E-books have three problems from my point of view. Cosmetically, the pages are
too small, the text is too large, and the reading surface is too grey. I like
high-density text but so far only the iPad gets close. Functionally, I like
the convenience of digital storage/retrieval, but would actually like the
option of an 'exclusive' reading mode which locks me out of search, dictionary
lookup etc. If there is no inconvenience to using such resources, then I have
no economic incentive to puzzle over something and work it out myself, whether
by mental effort or searching back through the text for something that was
overlooked on a first reading.

And conceptually, there's a McLuhan problem: 'the medium is the message' in
the sense that the reading device is the gateway to knowledge, and can be
locked or restricted. Books become something less than independent works of
creativity and scholarship, and more generic 'content' which must adapt to the
reading device. Many subtleties of typesetting and reading order are lost
along the way, along with the publishing income from older literary works,
which to some extent subsidized the publication of newer writers. Books have
less of an individual identity with which to attract readers or retain their
affections. More importantly, as the market for reading devices matures they
will necessarily compete on features; whereas a paper book's literary value is
independent of the binding, the content or availability of e-books may become
a function of the device on which they are read, with owners of fancy devices
enjoying a much wider selection of reading material. Last but not least,
digital technology can facilitate censorship as well as distribution. Although
the ability to correct errors and update reference material in a digital text
is a great advance in many ways, the ease with which newly-unpopular truths
can be retroactively deleted should give pause. We've already seen one example
of this on the Kindle, where copies of _1984_ disappeared overnight due to a
copyright issue; recent events involving Stuxnet and Wikileaks suggest a very
near future in which malware targets not systems in general, but specific data
or configurations incompatible with others' interests. In the literary
context, deletion of any material suggesting that we have not 'always been at
war with Eastasia' or that 2 + 2 = 4, for anyone who can not produce
documentary proof of a 'need to know.'

------
gaustin
I like the experience of having hundreds of books in my backpack, without
having to carry them. I tend to prefer Kindle books when available, but I read
them on my iPad (my wife inherited the actual Kindle). It's easy enough to
take notes and make highlights within the Kindle app. If I need to make a
sketch, I'll grab a pad of paper, just like I would with a dead-tree book.

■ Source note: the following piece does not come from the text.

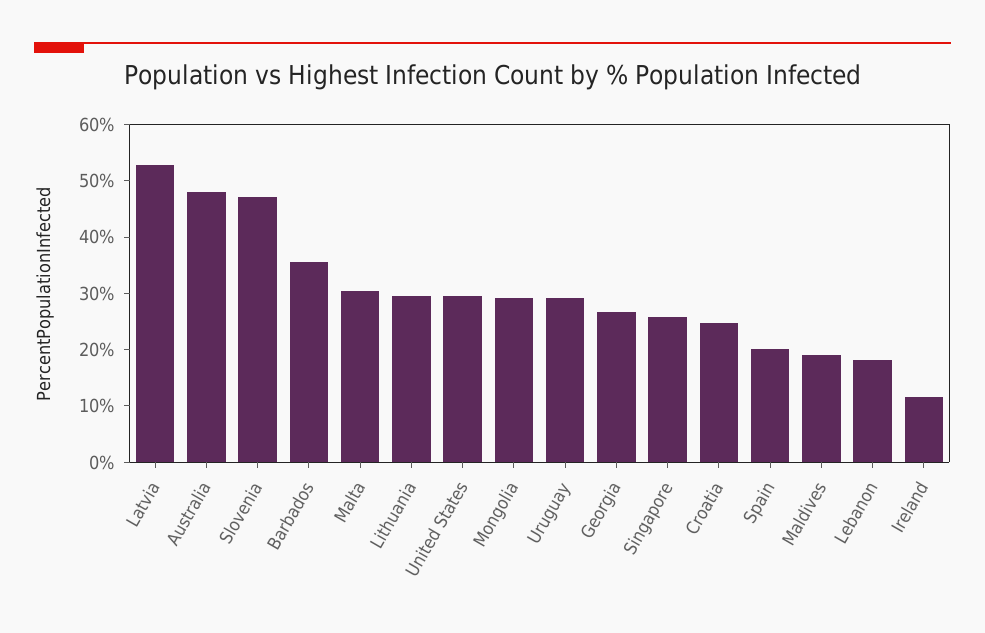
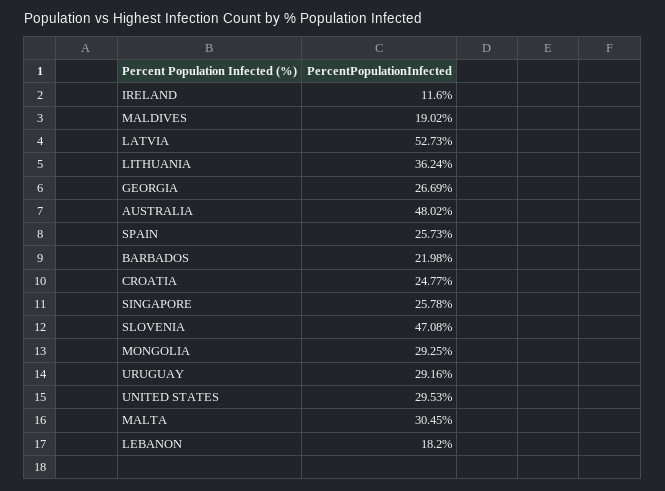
Barbados: 36 -> 21.98
Lithuania: 30 -> 36.24
Spain: 20 -> 25.73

I do buy books that are not available in eBook form or that are an
"experience," like the collected Sandman comics.

I don't feel like I'm missing anything.

You make it sound like it's an ideological issue. For me, it's simply personal
preference.

------
joelrunyon
Really wondering here on the kindle vs. nook debate here.

I get the appeal of books, but I'm interested in the ereaders solely for their
portability. Books don't even come close to that.